Does anybody have one that is surplus to requirements and wish to sell on? I ride singlespeed a lot and am fed up with constantly replacing the cheap ones - they are usually great until it rains and it washes the grease out! Need something decent.............

Thanks


----------



## Sharky (21 May 2019)

I am the opposite, I tend to use cheap Dicta freewheels as I often change ratios and it's much easier and cheaper to swap up and down.
However, I did buy a more expensive shimano one, but on my Mavic Elise track wheel, it just didn't fit. The shimano one is just a little wider and too close to the chain stays.

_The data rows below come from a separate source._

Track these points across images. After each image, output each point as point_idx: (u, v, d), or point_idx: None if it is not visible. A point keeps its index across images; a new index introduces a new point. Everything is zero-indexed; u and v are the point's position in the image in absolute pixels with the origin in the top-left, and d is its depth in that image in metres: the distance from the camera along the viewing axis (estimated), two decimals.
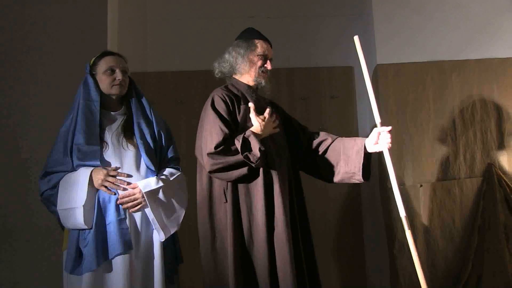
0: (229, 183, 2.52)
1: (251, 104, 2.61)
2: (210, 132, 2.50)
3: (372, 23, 4.00)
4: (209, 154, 2.46)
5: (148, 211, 2.46)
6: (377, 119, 2.54)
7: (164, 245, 2.48)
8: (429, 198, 3.70)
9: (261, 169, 2.50)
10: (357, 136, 3.89)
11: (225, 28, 3.66)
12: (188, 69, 4.10)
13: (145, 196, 2.43)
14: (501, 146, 3.79)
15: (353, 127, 4.22)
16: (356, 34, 2.60)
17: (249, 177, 2.50)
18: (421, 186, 3.71)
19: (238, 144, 2.45)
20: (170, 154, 2.65)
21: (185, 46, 4.20)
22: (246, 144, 2.45)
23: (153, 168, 2.52)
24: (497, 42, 3.94)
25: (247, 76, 2.74)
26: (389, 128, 2.53)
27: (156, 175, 2.53)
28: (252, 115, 2.57)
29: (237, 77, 2.77)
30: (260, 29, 2.80)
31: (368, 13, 4.09)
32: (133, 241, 2.40)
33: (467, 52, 3.93)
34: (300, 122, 2.92)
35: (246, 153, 2.43)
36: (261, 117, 2.58)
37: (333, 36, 4.27)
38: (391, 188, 2.57)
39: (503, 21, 3.97)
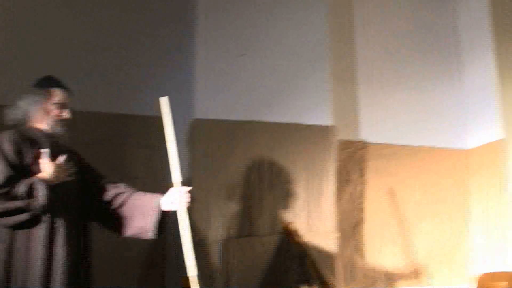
0: None
1: (43, 150, 2.49)
2: None
3: (194, 76, 4.07)
4: None
5: None
6: (177, 179, 2.59)
7: None
8: (233, 253, 3.79)
9: (46, 217, 2.40)
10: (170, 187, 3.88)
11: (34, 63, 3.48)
12: None
13: None
14: (296, 206, 4.03)
15: (166, 177, 4.18)
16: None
17: (29, 224, 2.38)
18: (225, 241, 3.79)
19: (23, 189, 2.33)
20: None
21: None
22: (31, 190, 2.34)
23: None
24: (303, 108, 4.22)
25: (43, 124, 2.64)
26: (189, 188, 2.60)
27: None
28: (44, 160, 2.46)
29: (32, 124, 2.65)
30: (78, 70, 2.71)
31: (191, 66, 4.16)
32: None
33: (278, 115, 4.15)
34: (103, 171, 2.86)
35: (29, 200, 2.32)
36: (53, 163, 2.47)
37: (154, 85, 4.23)
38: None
39: (311, 89, 4.28)
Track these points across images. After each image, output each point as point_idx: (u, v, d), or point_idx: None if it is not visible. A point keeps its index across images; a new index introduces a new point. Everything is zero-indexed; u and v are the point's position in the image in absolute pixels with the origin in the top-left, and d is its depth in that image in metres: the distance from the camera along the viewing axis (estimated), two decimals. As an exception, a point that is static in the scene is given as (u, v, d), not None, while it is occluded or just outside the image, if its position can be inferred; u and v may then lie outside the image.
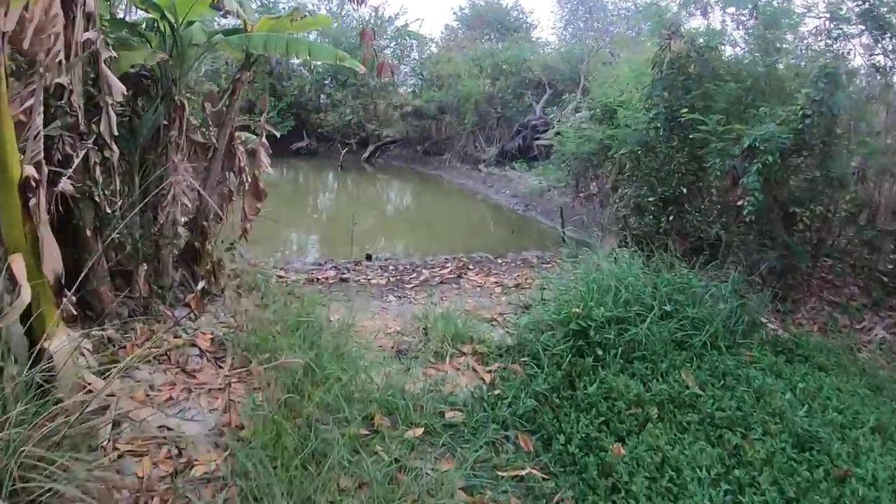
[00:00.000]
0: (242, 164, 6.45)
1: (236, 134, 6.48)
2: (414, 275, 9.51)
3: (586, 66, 22.04)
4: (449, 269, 9.80)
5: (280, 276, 9.13)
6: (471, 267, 10.15)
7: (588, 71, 21.58)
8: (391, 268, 10.10)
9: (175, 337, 5.76)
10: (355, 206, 19.49)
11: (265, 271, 8.88)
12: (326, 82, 29.95)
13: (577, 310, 5.58)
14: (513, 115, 23.20)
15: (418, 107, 26.13)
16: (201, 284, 6.54)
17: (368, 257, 11.11)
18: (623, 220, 9.06)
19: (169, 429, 4.70)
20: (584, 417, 4.56)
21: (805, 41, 9.79)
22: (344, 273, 9.63)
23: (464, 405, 4.86)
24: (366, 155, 28.15)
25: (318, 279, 9.14)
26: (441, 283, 8.93)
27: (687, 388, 5.01)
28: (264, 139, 6.71)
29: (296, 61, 31.18)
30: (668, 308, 5.93)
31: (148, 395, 5.03)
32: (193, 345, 5.74)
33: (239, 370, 5.37)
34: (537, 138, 21.09)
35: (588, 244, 12.43)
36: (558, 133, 12.67)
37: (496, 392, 5.01)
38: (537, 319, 5.93)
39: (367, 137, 28.75)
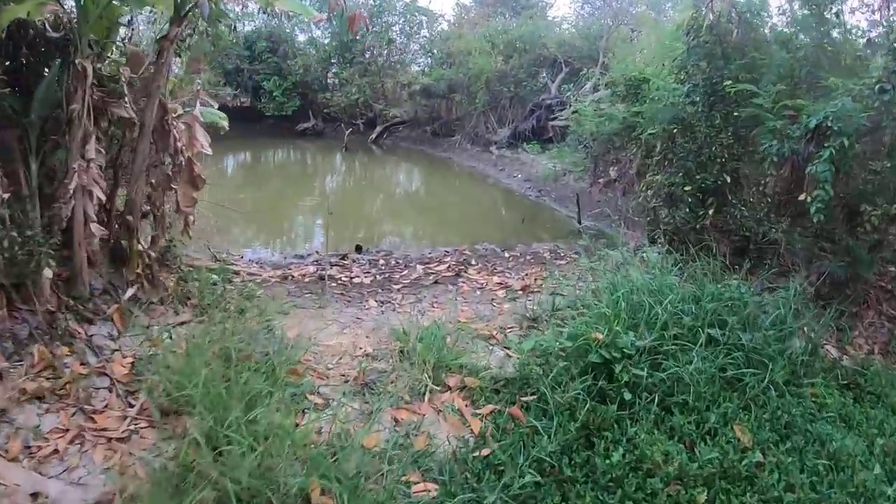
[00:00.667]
0: (180, 145, 5.15)
1: (170, 107, 5.17)
2: (405, 272, 8.23)
3: (605, 42, 20.51)
4: (447, 265, 8.51)
5: (251, 274, 7.89)
6: (473, 262, 8.85)
7: (608, 48, 20.07)
8: (381, 262, 8.83)
9: (80, 364, 4.51)
10: (358, 190, 18.22)
11: (229, 269, 7.66)
12: (333, 61, 28.59)
13: (599, 335, 4.27)
14: (526, 95, 21.70)
15: (427, 85, 24.70)
16: (129, 292, 5.30)
17: (358, 249, 9.85)
18: (652, 213, 7.70)
19: (45, 497, 3.51)
20: (604, 501, 3.27)
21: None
22: (326, 269, 8.37)
23: (440, 473, 3.58)
24: (373, 136, 26.85)
25: (293, 276, 7.89)
26: (435, 282, 7.64)
27: (743, 453, 3.69)
28: (198, 112, 5.37)
29: (301, 38, 29.97)
30: (714, 332, 4.61)
31: (28, 448, 3.81)
32: (103, 373, 4.49)
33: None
34: (552, 119, 19.64)
35: (608, 238, 11.15)
36: (575, 112, 11.26)
37: (485, 453, 3.71)
38: (546, 344, 4.60)
39: (374, 118, 27.44)
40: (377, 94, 27.24)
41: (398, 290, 7.26)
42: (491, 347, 5.24)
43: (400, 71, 27.51)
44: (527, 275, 7.96)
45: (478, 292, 7.21)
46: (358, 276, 7.94)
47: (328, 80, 29.45)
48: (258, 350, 4.86)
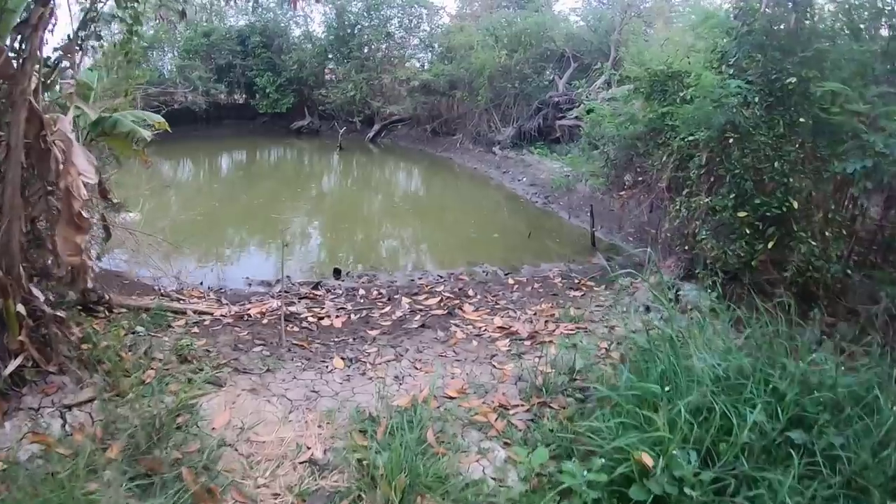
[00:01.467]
0: (63, 168, 3.75)
1: (47, 119, 3.77)
2: (387, 307, 6.84)
3: (618, 35, 19.03)
4: (438, 299, 7.11)
5: (200, 313, 6.54)
6: (470, 292, 7.45)
7: (620, 42, 18.61)
8: (360, 293, 7.45)
9: None
10: (350, 195, 16.82)
11: (169, 309, 6.32)
12: (330, 56, 27.21)
13: (647, 459, 2.87)
14: (532, 92, 20.21)
15: (427, 81, 23.20)
16: (12, 365, 3.92)
17: (337, 273, 8.48)
18: (690, 240, 6.30)
19: None
20: None
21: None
22: (293, 302, 7.00)
23: None
24: (370, 134, 25.51)
25: (249, 315, 6.52)
26: (422, 326, 6.23)
27: None
28: (68, 127, 3.94)
29: (296, 33, 28.58)
30: (799, 438, 3.20)
31: None
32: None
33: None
34: (560, 118, 18.20)
35: (627, 257, 9.77)
36: (590, 111, 9.80)
37: None
38: (568, 472, 3.16)
39: (372, 115, 26.06)
40: (375, 90, 25.85)
41: (374, 338, 5.85)
42: (488, 444, 3.83)
43: (398, 66, 26.04)
44: (535, 314, 6.55)
45: (474, 342, 5.79)
46: (329, 315, 6.56)
47: (324, 77, 28.09)
48: (166, 455, 3.51)
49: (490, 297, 7.23)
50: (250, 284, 8.17)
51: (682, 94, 7.52)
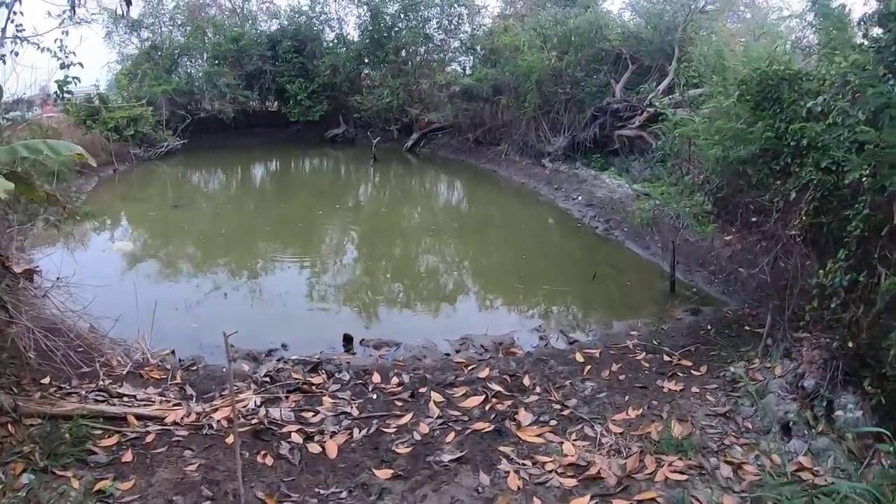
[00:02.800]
0: None
1: None
2: (409, 413, 4.81)
3: (681, 34, 16.66)
4: (482, 399, 5.04)
5: (147, 419, 4.66)
6: (526, 381, 5.39)
7: (685, 40, 16.28)
8: (373, 379, 5.44)
9: None
10: (380, 217, 14.83)
11: (103, 420, 4.46)
12: (366, 60, 25.45)
13: None
14: (585, 97, 17.92)
15: (468, 86, 21.12)
16: None
17: (347, 341, 6.52)
18: (850, 330, 4.15)
19: None
20: None
21: None
22: (278, 397, 5.06)
23: None
24: (408, 144, 23.79)
25: (211, 427, 4.59)
26: (457, 460, 4.17)
27: None
28: None
29: (329, 36, 26.86)
30: None
31: None
32: None
33: None
34: (619, 126, 15.96)
35: (722, 315, 7.55)
36: (677, 125, 7.55)
37: None
38: None
39: (410, 123, 24.19)
40: (413, 96, 24.02)
41: (383, 489, 3.82)
42: None
43: (438, 71, 24.13)
44: (622, 434, 4.44)
45: (538, 492, 3.74)
46: (323, 428, 4.57)
47: (360, 82, 26.35)
48: None
49: (554, 393, 5.14)
50: (234, 359, 6.26)
51: (804, 104, 5.43)
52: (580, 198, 14.49)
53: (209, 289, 8.91)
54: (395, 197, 17.94)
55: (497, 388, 5.17)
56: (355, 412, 4.81)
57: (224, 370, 5.88)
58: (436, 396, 5.02)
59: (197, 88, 24.49)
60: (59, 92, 6.75)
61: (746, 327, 6.74)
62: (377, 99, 24.13)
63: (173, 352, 6.40)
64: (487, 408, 4.87)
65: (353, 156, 23.92)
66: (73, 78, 6.66)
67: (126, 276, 9.49)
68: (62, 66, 6.56)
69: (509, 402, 4.94)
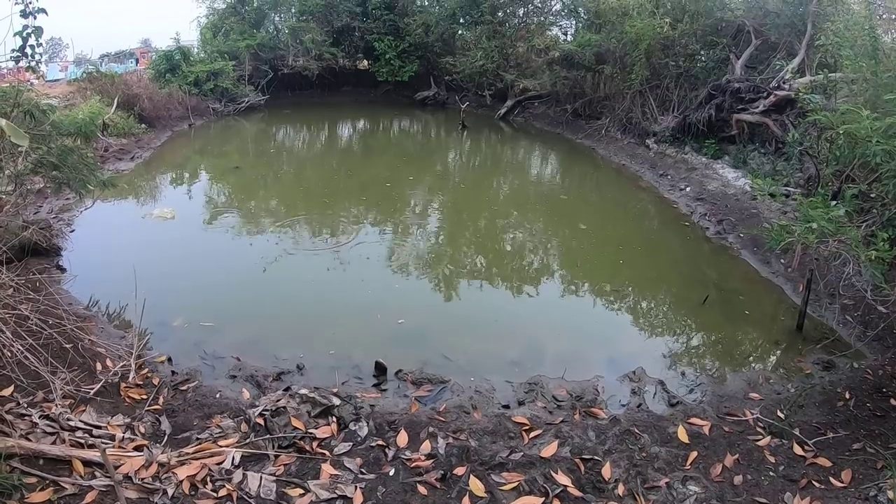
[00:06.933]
0: None
1: None
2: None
3: (815, 7, 14.03)
4: (538, 503, 3.56)
5: (93, 467, 3.46)
6: (606, 472, 3.87)
7: (819, 15, 13.77)
8: (392, 444, 4.05)
9: None
10: (463, 193, 13.31)
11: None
12: (461, 21, 23.83)
13: None
14: (699, 73, 15.75)
15: (569, 53, 19.10)
16: None
17: (380, 371, 5.16)
18: None
19: None
20: None
21: None
22: (266, 455, 3.77)
23: None
24: (501, 111, 22.21)
25: (165, 492, 3.34)
26: None
27: None
28: None
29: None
30: None
31: None
32: None
33: None
34: (740, 109, 13.74)
35: (859, 366, 5.70)
36: (840, 118, 5.57)
37: None
38: None
39: (504, 90, 22.52)
40: (508, 61, 22.26)
41: None
42: None
43: (536, 34, 22.19)
44: None
45: None
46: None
47: (453, 43, 24.78)
48: None
49: (641, 499, 3.59)
50: (235, 375, 5.01)
51: None
52: (688, 189, 12.54)
53: (243, 273, 7.75)
54: (483, 167, 16.56)
55: (564, 480, 3.66)
56: (358, 500, 3.43)
57: (218, 395, 4.64)
58: (476, 485, 3.57)
59: (282, 44, 23.63)
60: (23, 49, 5.29)
61: (894, 400, 4.98)
62: (470, 61, 22.50)
63: (169, 359, 5.24)
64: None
65: (444, 119, 22.64)
66: (35, 28, 5.26)
67: (153, 250, 8.45)
68: (23, 15, 5.18)
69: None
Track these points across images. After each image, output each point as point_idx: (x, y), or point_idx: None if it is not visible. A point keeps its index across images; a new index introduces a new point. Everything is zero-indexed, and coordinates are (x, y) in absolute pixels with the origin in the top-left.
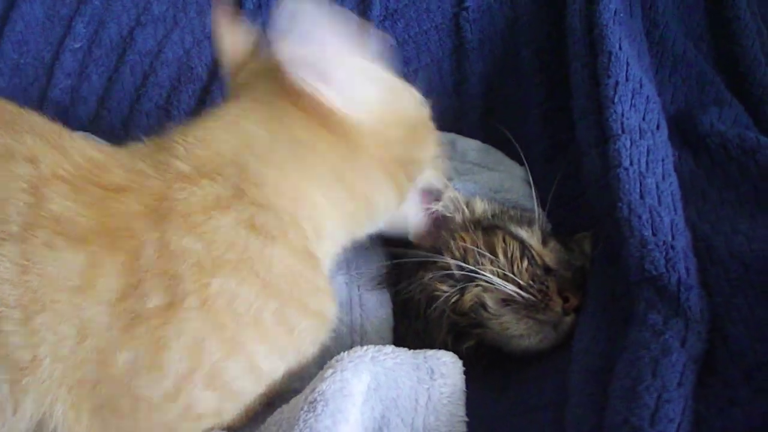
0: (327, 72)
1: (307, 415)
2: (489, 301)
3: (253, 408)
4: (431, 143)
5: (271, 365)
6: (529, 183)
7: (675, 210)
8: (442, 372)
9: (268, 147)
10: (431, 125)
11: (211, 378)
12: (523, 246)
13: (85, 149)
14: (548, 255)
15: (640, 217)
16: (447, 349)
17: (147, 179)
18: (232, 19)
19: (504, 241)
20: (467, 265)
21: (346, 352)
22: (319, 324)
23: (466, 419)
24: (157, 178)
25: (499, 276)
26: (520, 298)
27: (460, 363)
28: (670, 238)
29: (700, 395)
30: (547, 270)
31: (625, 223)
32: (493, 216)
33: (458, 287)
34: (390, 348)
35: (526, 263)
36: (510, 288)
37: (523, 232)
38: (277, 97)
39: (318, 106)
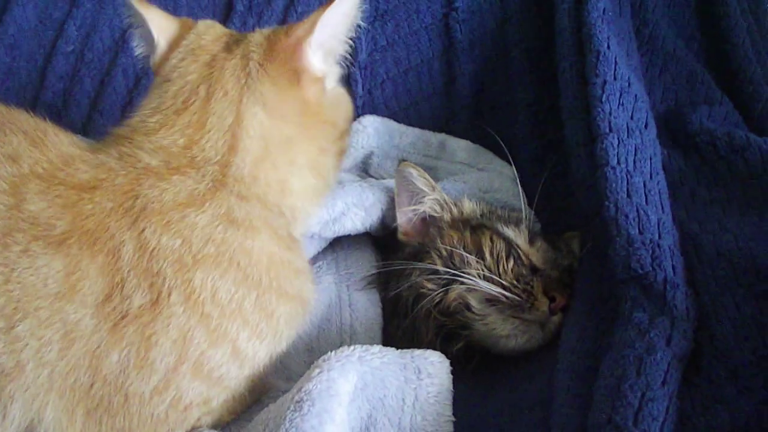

What size freewheel are you looking for?


----------



## iateyoubutler (21 May 2019)

Sharky said:


> I am the opposite, I tend to use cheap Dicta freewheels as I often change ratios and it's much easier and cheaper to swap up and down.
> However, I did buy a more expensive shimano one, but on my Mavic Elise track wheel, it just didn't fit. The shimano one is just a little wider and too close to the chain stays.
> 
> What size freewheel are you looking for?


That`s what I`ve been using, great to start with then as soon as it gets wet it`s game over.....

It`s really hilly around here so I tend to go with 18/19/20 ish


----------



## Sharky (21 May 2019)

Just checked, my shimano one is 17T, but if you can make use of it?


----------



## iateyoubutler (21 May 2019)

Could give it a go

How much do you want for it?


----------



## Sharky (21 May 2019)

iateyoubutler said:


> Could give it a go
> 
> How much do you want for it?


Nothing really, other than a donation to a charity equivalent to the postage costs.
PM me your address and I'll pop it into the post to you 
Cheers Keith


----------



## Sharky (27 May 2019)

Do you still want it? Havent received a pm (private message) yet.

Cheers keith


----------



## broady (7 Jun 2019)

If he doesn't want it then I'd love to take it. I was thinking either 17 or 18 as a free wheel for the Langster (currently is only fixed).
Let me know 
Andy


----------



## Sharky (7 Jun 2019)

broady said:


> If he doesn't want it then I'd love to take it. I was thinking either 17 or 18 as a free wheel for the Langster (currently is only fixed).
> Let me know
> Andy


First to send me a PM can have it.

Cheers Keith


----------



## rogerzilla (6 Sep 2019)

The Shimano ones are serviceable. You need a pin spanner for the left-threaded cone and a bit of patience. I rebuild them with Sturmey-Archer internal hub grease (like very, very sticky brown oil) which has a calcium base so is very waterproof and, of course, won't clog pawls.

If you like, you can rebuild it backwards for left-hand drive. You'd need to screw it onto the hub very tightly, with strong threadlock.


----------